*RECORDS SUPPLIED:*
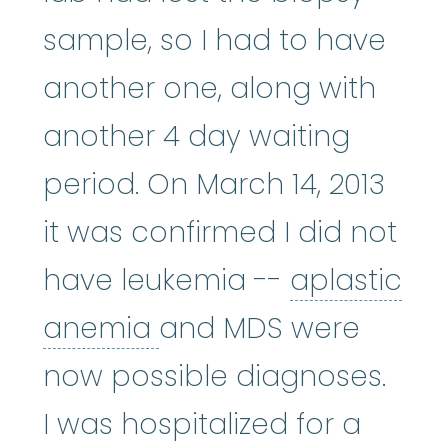
sample, so I had to have
another one, along with
another 4 day waiting
period. On March 14, 2013
it was confirmed I did not
have leukemia --
aplastic
aplastic anemia
:
(ay
anemia
and MDS were
now possible diagnoses.
I was hospitalized for a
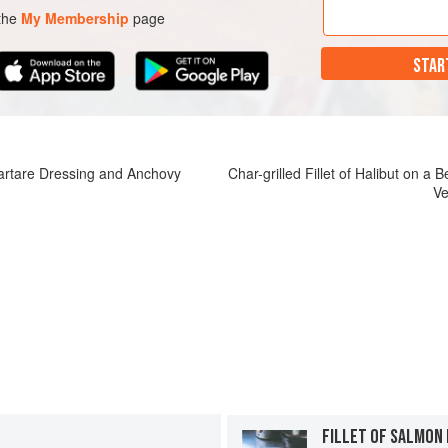
 the
My Membership
page
STAR
Tartare Dressing and Anchovy
Char-grilled Fillet of Halibut on a
Ve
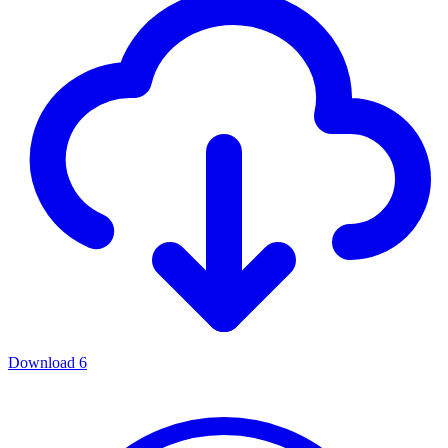
Download
6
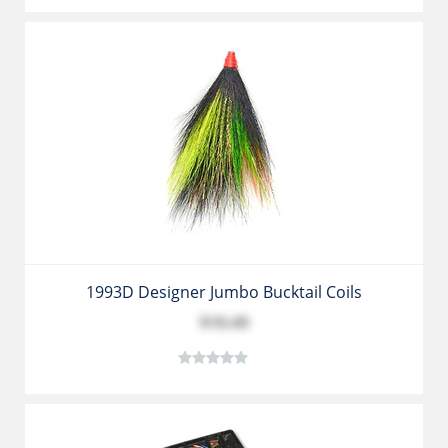
1993D Designer Jumbo Bucktail Coils
$10.49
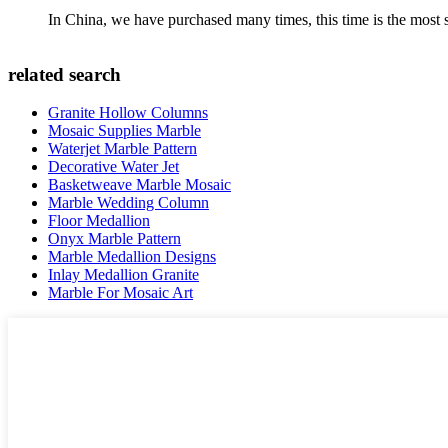
In China, we have purchased many times, this time is the most s
related search
Granite Hollow Columns
Mosaic Supplies Marble
Waterjet Marble Pattern
Decorative Water Jet
Basketweave Marble Mosaic
Marble Wedding Column
Floor Medallion
Onyx Marble Pattern
Marble Medallion Designs
Inlay Medallion Granite
Marble For Mosaic Art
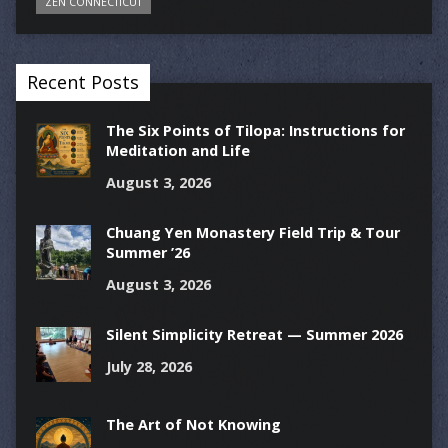
ZEN CONNECTICUT
Recent Posts
The Six Points of Tilopa: Instructions for
Meditation and Life
August 3, 2026
Chuang Yen Monastery Field Trip & Tour
Summer ’26
August 3, 2026
Silent Simplicity Retreat — Summer 2026
July 28, 2026
The Art of Not Knowing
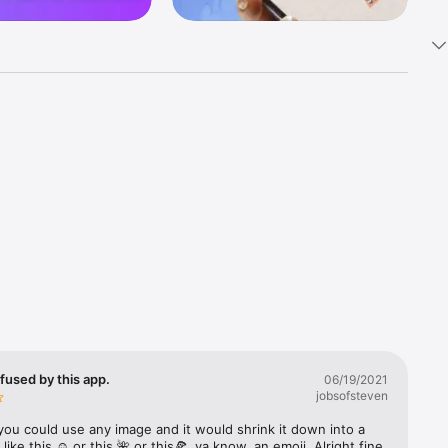
k 
fast! Tap 
s and 
nds or 
 friends 
fused by this app.
06/19/2021
jobsofsteven
ories, 
you could use any image and it would shrink it down into a 
 like this ☺️ or this 🌺 or this🍕, ya know, an emoji. Alright fine 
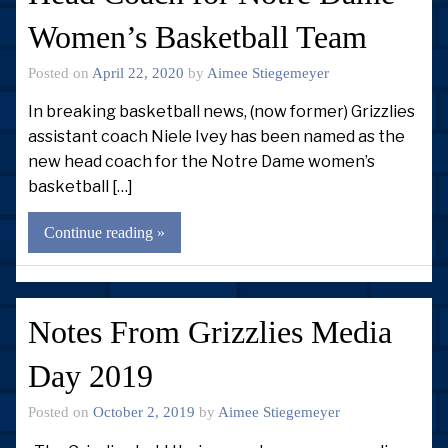
Women’s Basketball Team
Posted on
April 22, 2020
by
Aimee Stiegemeyer
In breaking basketball news, (now former) Grizzlies
assistant coach Niele Ivey has been named as the
new head coach for the Notre Dame women’s
basketball […]
Continue reading »
Notes From Grizzlies Media
Day 2019
Posted on
October 2, 2019
by
Aimee Stiegemeyer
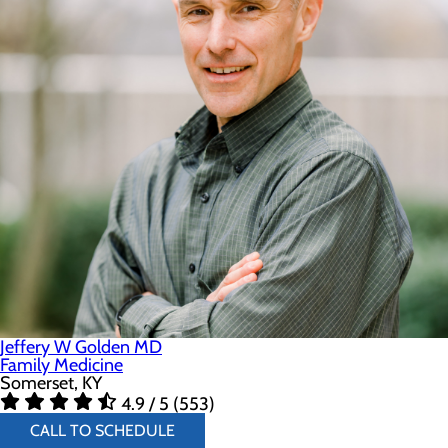
Jeffery W Golden MD
Family Medicine
Somerset, KY
4.9 / 5 (553)
CALL TO SCHEDULE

*PROBLEM DETAILS:* Copy the text read from every one of the rows above, line for line and without any changes. Leave the pictures out of your answer.

*OUTPUT:*
sample, so I had to have
another one, along with
another 4 day waiting
period. On March 14, 2013
it was confirmed I did not
have leukemia --
aplastic
aplastic anemia
:
(ay
anemia
and MDS were
now possible diagnoses.
I was hospitalized for a
 the
My Membership
page
STAR
Tartare Dressing and Anchovy
Char-grilled Fillet of Halibut on a
Ve
Download
6
1993D Designer Jumbo Bucktail Coils
$10.49
In China, we have purchased many times, this time is the most s
related search
Granite Hollow Columns
Mosaic Supplies Marble
Waterjet Marble Pattern
Decorative Water Jet
Basketweave Marble Mosaic
Marble Wedding Column
Floor Medallion
Onyx Marble Pattern
Marble Medallion Designs
Inlay Medallion Granite
Marble For Mosaic Art
ZEN CONNECTICUT
Recent Posts
The Six Points of Tilopa: Instructions for
Meditation and Life
August 3, 2026
Chuang Yen Monastery Field Trip & Tour
Summer ’26
August 3, 2026
Silent Simplicity Retreat — Summer 2026
July 28, 2026
The Art of Not Knowing
k 
fast! Tap 
s and 
nds or 
 friends 
fused by this app.
06/19/2021
jobsofsteven
ories, 
you could use any image and it would shrink it down into a 
 like this ☺️ or this 🌺 or this🍕, ya know, an emoji. Alright fine 
Women’s Basketball Team
Posted on
April 22, 2020
by
Aimee Stiegemeyer
In breaking basketball news, (now former) Grizzlies
assistant coach Niele Ivey has been named as the
new head coach for the Notre Dame women’s
basketball […]
Continue reading »
Notes From Grizzlies Media
Day 2019
Posted on
October 2, 2019
by
Aimee Stiegemeyer
Jeffery W Golden MD
Family Medicine
Somerset, KY
4.9 / 5 (553)
CALL TO SCHEDULE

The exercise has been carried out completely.